AUTOIMMUNE DISEASES
What is an Autoimmune Disease?
It is a complex condition wherein the body’s immune system attacks and damages its own. The immune system of our body acts like a guard against viruses and bacteria and other harmful processes. Normally, it can differentiate between our body’s cells and foreign cells. However, with autoimmune disorders, it mistakes our body parts or tissues as foreign through proteins called autoantibodies that target healthy cells.
There is no known cause for autoimmune diseases but it is believed that genetics, diet, infections, and exposure to chemicals might be risk factors.
Signs and Symptoms
Although symptoms are not definitive and may differ from person to person and the type of disorder, these early signs and symptoms are worth watching especially when they occur too frequently.
- Chronic fatigue
- achy muscles
- swelling and redness
- low-grade fever
- trouble concentrating
- numbness and tingling in the hands and feet
- hair loss
- skin rashes
A period of symptoms is called a flare-up while remission is a period when symptoms are not present.
What are examples of Autoimmune Diseases?
- Rheumatoid arthritis – manifests in the joints, causing inflammation, swelling, and pain.
- Systemic lupus erythematosus (Lupus) – The joints, lungs, blood cells, nerves, and kidneys are commonly affected.
- Inflammatory bowel disease (IBD) – targets the lining of the intestines, causing episodes of diarrhea, rectal bleeding, urgent bowel movements, abdominal pain, fever, and weight loss. Ulcerative colitis and Crohn’s disease are the two major forms of IBD.
- Multiple sclerosis (MS) – attacks nerve cells, causing symptoms that can include pain, blindness, weakness, poor coordination, and muscle spasms.
- Type 1 diabetes mellitus – attacks and destroys insulin-producing cells in the pancreas. By young adulthood, people with type 1 diabetes require insulin injections to survive.
- Guillain-Barre syndrome – targets the nerves controlling muscles in the legs and sometimes the arms and upper body. It results in severe weakness.
- Psoriasis – overactive immune system blood cells called T-cells collect in the skin. The immune system activity stimulates skin cells to reproduce rapidly, producing silvery, scaly plaques on the skin.

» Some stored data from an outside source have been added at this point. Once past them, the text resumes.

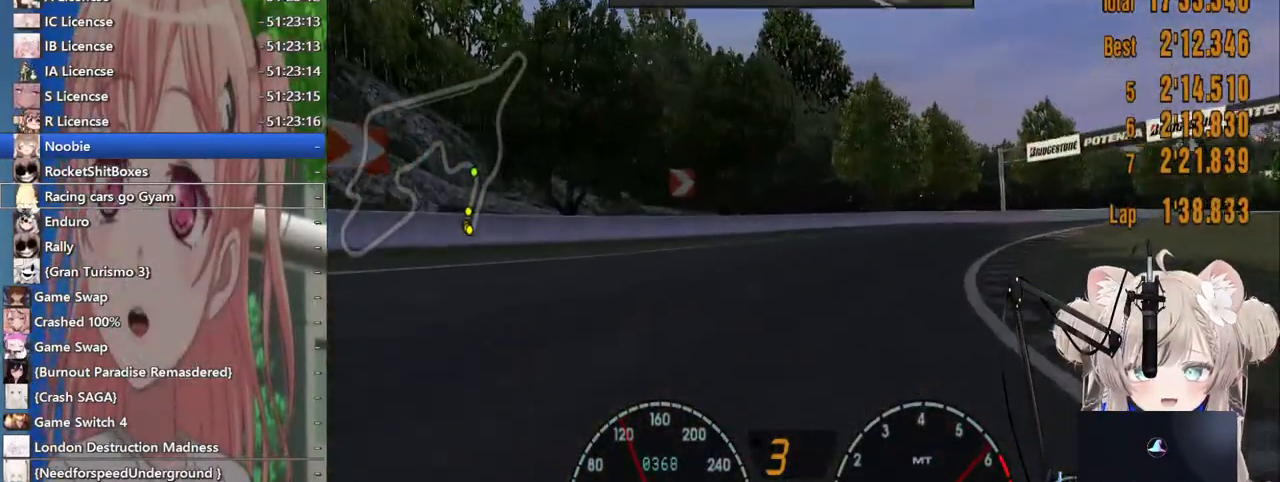
{"buttons": ["R2"], "left_stick": "right", "right_stick": "center", "events": []}
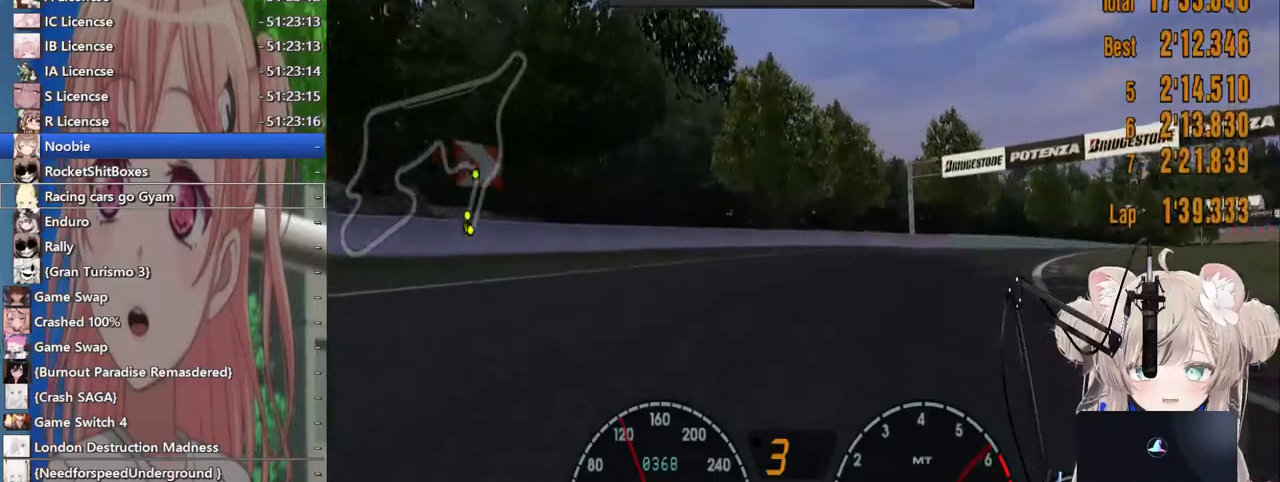
{"buttons": [], "left_stick": "right", "right_stick": "center", "events": [[317, "R2", "up"]]}
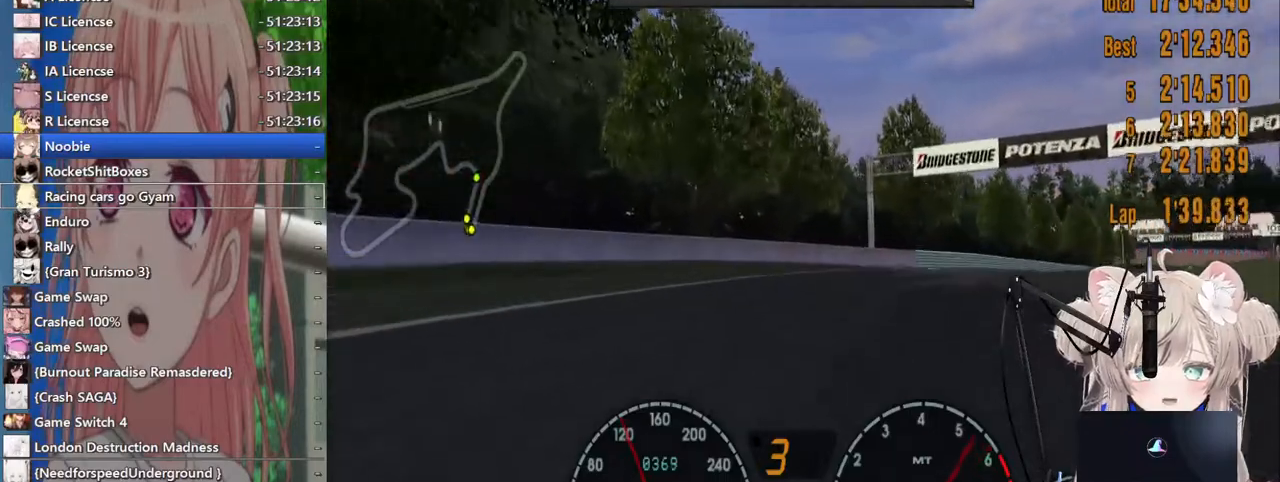
{"buttons": [], "left_stick": "right", "right_stick": "center", "events": [[67, "L2", "down"], [200, "SQUARE", "down"], [217, "L2", "up"], [367, "SQUARE", "up"]]}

- Graves’ disease – The immune system produces antibodies that stimulate the thyroid gland to release excess amounts of thyroid hormone into the blood (hyperthyroidism). Symptoms include bulging eyes as well as weight loss, nervousness, irritability, rapid heart rate, weakness, and brittle hair.
- Myasthenia gravis – Antibodies bind to nerves and make them unable to stimulate muscles properly. Weakness that gets worse with activity is the main symptom of myasthenia gravis.
Role of Functional Medicine in Autoimmune Diseases
Functional Medicine focuses on finding the root cause and identifying treatments that help reverse the process of autoimmunity. Some of the most common root causes of autoimmune diseases that FM specialists have acknowledged are a leaky gut or intestinal permeability, hormones, chronic infections, inflammation, chronic stress, food sensitivities and exposure to toxins with poor detoxification. The goal is to examine and investigate these complex root causes through Functional Lab testing and take measures to restore the balance in one’s health instead of suppressing symptoms alone. Antioxidant therapies, plasmapheresis, Fecal Microbiota Transplantation (FMT) may be incorporated in the treatment plan of patients along with intensive nutritional modification and different physiotherapy programs.